*Rendered chart pictures*.

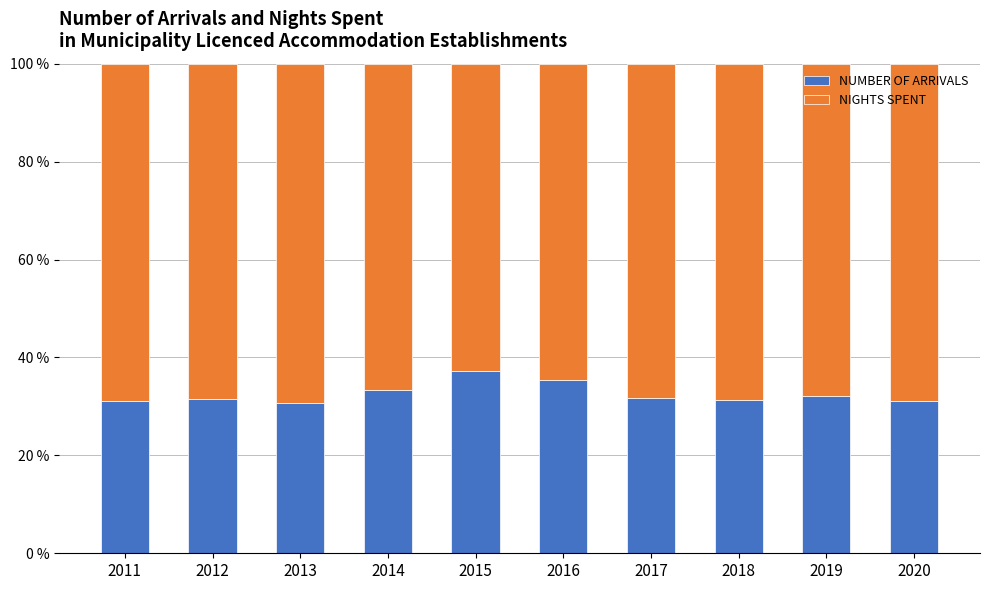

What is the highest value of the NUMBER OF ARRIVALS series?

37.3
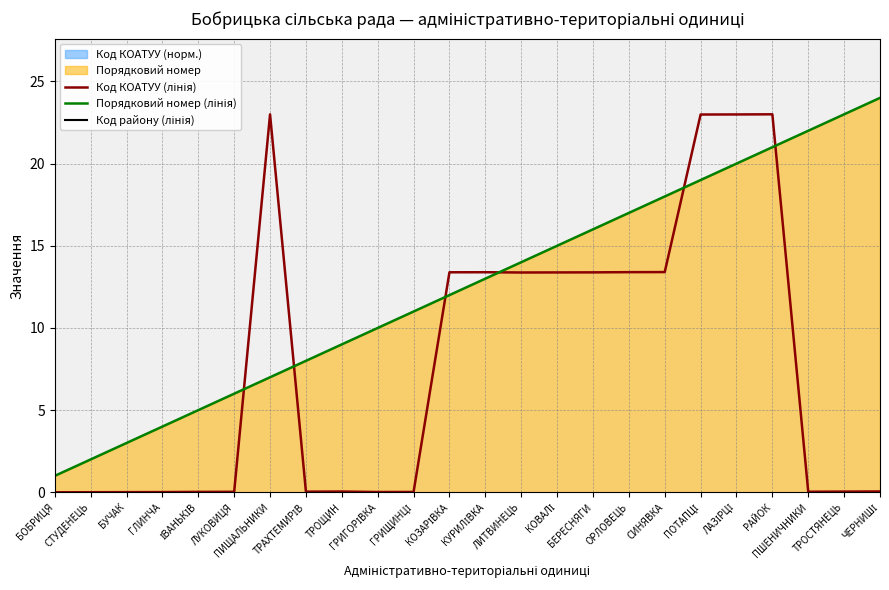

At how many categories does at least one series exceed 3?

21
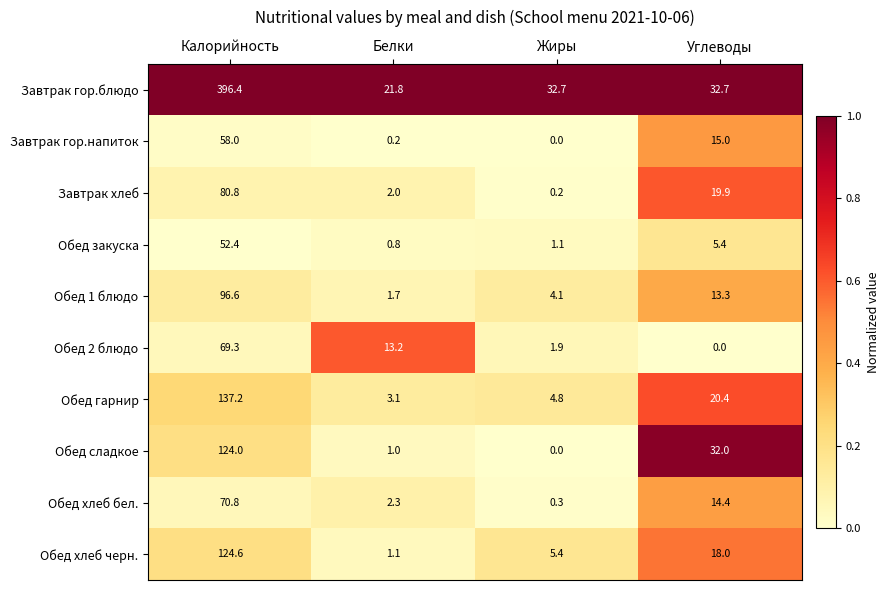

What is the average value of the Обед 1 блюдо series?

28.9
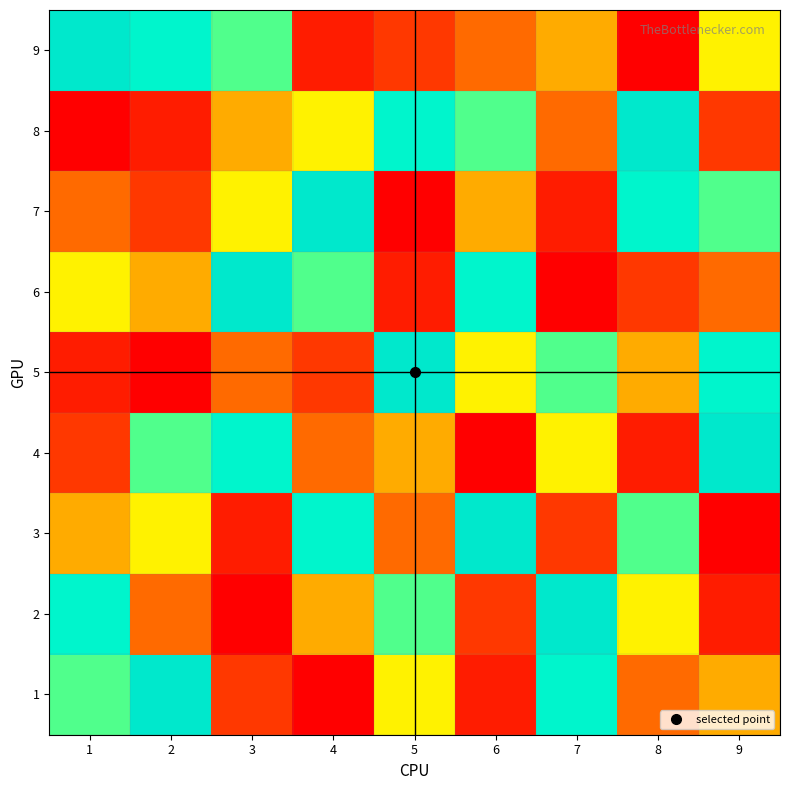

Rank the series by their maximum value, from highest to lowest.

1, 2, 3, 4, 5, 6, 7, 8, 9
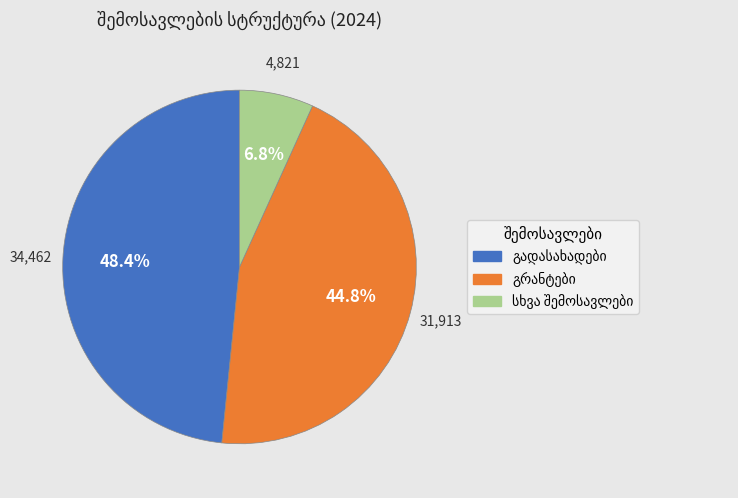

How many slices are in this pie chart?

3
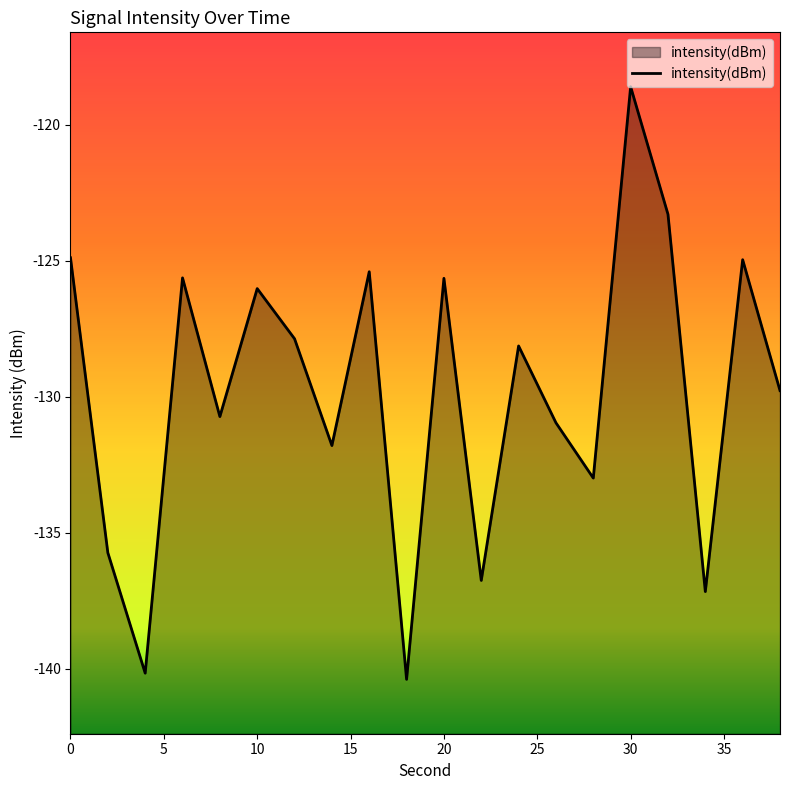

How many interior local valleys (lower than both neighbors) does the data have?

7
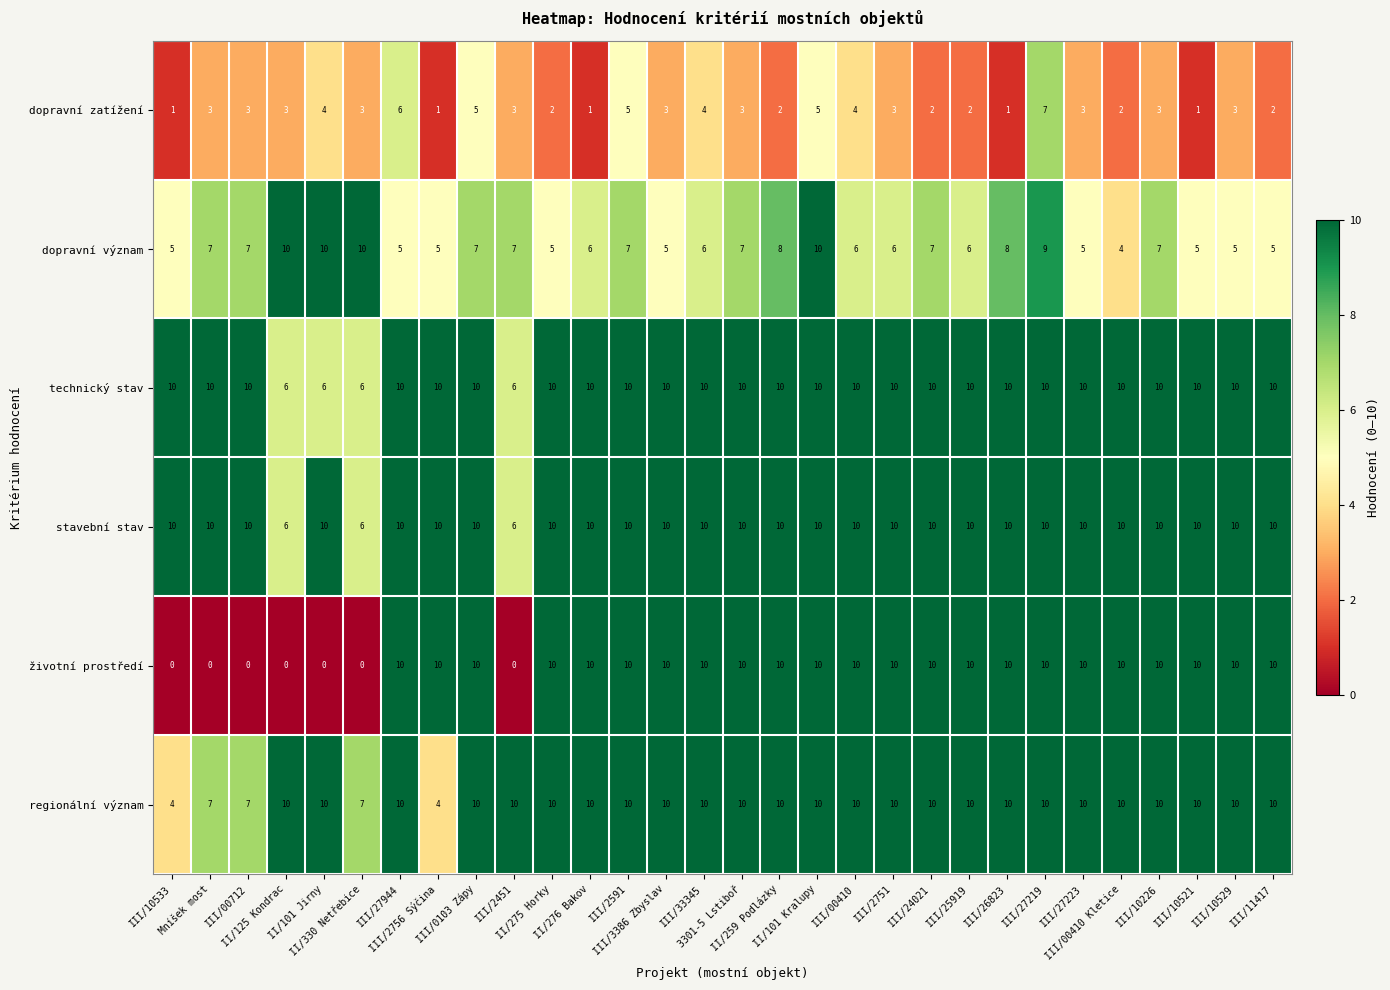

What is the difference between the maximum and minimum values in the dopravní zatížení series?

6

*Activity*.
Retype the data above word for word, omitting the pictures.

*Solution for this task*.
What is the highest value of the NUMBER OF ARRIVALS series?

37.3

At how many categories does at least one series exceed 3?

21

What is the average value of the Обед 1 блюдо series?

28.9

Rank the series by their maximum value, from highest to lowest.

1, 2, 3, 4, 5, 6, 7, 8, 9

How many slices are in this pie chart?

3

How many interior local valleys (lower than both neighbors) does the data have?

7

What is the difference between the maximum and minimum values in the dopravní zatížení series?

6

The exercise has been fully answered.